» **Your instructions**
All lines from the opening of the entries below through the line containing "757 496 20.70" must be output exactly as they appear, with no other lines.
Data records Start Marker
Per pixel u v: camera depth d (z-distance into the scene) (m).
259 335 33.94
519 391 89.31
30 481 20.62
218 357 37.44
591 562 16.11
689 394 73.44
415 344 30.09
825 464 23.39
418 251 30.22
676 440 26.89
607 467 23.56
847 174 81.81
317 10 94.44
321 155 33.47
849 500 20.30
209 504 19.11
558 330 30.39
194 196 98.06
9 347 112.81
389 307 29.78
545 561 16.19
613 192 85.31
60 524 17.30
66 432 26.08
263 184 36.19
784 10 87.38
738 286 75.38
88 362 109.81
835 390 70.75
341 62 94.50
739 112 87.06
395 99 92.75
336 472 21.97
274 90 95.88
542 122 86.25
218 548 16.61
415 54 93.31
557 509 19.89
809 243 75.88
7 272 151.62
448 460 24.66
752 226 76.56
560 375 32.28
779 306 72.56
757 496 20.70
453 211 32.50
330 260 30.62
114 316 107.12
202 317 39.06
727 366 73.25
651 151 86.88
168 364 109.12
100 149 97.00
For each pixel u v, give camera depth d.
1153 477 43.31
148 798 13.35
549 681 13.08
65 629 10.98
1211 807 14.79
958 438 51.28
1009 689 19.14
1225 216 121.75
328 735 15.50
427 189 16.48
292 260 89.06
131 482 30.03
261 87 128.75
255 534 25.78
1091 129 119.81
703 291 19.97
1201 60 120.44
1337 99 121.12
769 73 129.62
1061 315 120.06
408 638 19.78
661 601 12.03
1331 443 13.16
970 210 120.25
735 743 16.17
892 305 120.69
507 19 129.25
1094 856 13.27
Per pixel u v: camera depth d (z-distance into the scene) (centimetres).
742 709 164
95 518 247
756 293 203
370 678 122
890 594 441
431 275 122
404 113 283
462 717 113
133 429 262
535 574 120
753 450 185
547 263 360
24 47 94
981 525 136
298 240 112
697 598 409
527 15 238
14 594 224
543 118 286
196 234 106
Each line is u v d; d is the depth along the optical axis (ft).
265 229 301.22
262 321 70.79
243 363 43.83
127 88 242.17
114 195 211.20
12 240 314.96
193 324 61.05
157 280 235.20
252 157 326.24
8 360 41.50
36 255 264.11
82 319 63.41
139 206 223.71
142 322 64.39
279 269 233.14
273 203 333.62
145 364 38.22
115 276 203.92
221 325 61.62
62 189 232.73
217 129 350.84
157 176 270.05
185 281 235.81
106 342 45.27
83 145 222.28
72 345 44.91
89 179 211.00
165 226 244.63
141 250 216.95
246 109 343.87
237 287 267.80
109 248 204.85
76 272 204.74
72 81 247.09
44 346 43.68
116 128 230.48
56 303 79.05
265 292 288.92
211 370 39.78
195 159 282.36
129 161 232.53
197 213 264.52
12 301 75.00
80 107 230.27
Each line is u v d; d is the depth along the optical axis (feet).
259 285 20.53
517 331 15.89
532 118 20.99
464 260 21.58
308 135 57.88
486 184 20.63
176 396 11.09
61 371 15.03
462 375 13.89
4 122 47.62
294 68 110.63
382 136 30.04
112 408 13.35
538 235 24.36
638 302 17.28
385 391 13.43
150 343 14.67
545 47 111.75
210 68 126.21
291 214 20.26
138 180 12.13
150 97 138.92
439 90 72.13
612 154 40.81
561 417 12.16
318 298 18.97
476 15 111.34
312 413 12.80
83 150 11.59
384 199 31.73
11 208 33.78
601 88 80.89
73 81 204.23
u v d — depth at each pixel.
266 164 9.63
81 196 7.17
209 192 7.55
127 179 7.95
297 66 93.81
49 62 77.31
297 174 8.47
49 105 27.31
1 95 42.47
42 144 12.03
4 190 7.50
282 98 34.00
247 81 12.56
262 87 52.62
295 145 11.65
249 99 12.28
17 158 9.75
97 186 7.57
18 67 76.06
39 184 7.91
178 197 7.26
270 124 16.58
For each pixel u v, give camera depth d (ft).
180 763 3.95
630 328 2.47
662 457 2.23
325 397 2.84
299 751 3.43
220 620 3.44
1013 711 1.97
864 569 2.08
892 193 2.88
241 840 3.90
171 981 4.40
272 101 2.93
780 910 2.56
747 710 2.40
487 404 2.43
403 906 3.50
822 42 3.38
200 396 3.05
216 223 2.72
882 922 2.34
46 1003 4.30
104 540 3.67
Data records End Marker
» **Result**
Per pixel u v: camera depth d (z-distance into the scene) (m).
259 335 33.94
519 391 89.31
30 481 20.62
218 357 37.44
591 562 16.11
689 394 73.44
415 344 30.09
825 464 23.39
418 251 30.22
676 440 26.89
607 467 23.56
847 174 81.81
317 10 94.44
321 155 33.47
849 500 20.30
209 504 19.11
558 330 30.39
194 196 98.06
9 347 112.81
389 307 29.78
545 561 16.19
613 192 85.31
60 524 17.30
66 432 26.08
263 184 36.19
784 10 87.38
738 286 75.38
88 362 109.81
835 390 70.75
341 62 94.50
739 112 87.06
395 99 92.75
336 472 21.97
274 90 95.88
542 122 86.25
218 548 16.61
415 54 93.31
557 509 19.89
809 243 75.88
7 272 151.62
448 460 24.66
752 226 76.56
560 375 32.28
779 306 72.56
757 496 20.70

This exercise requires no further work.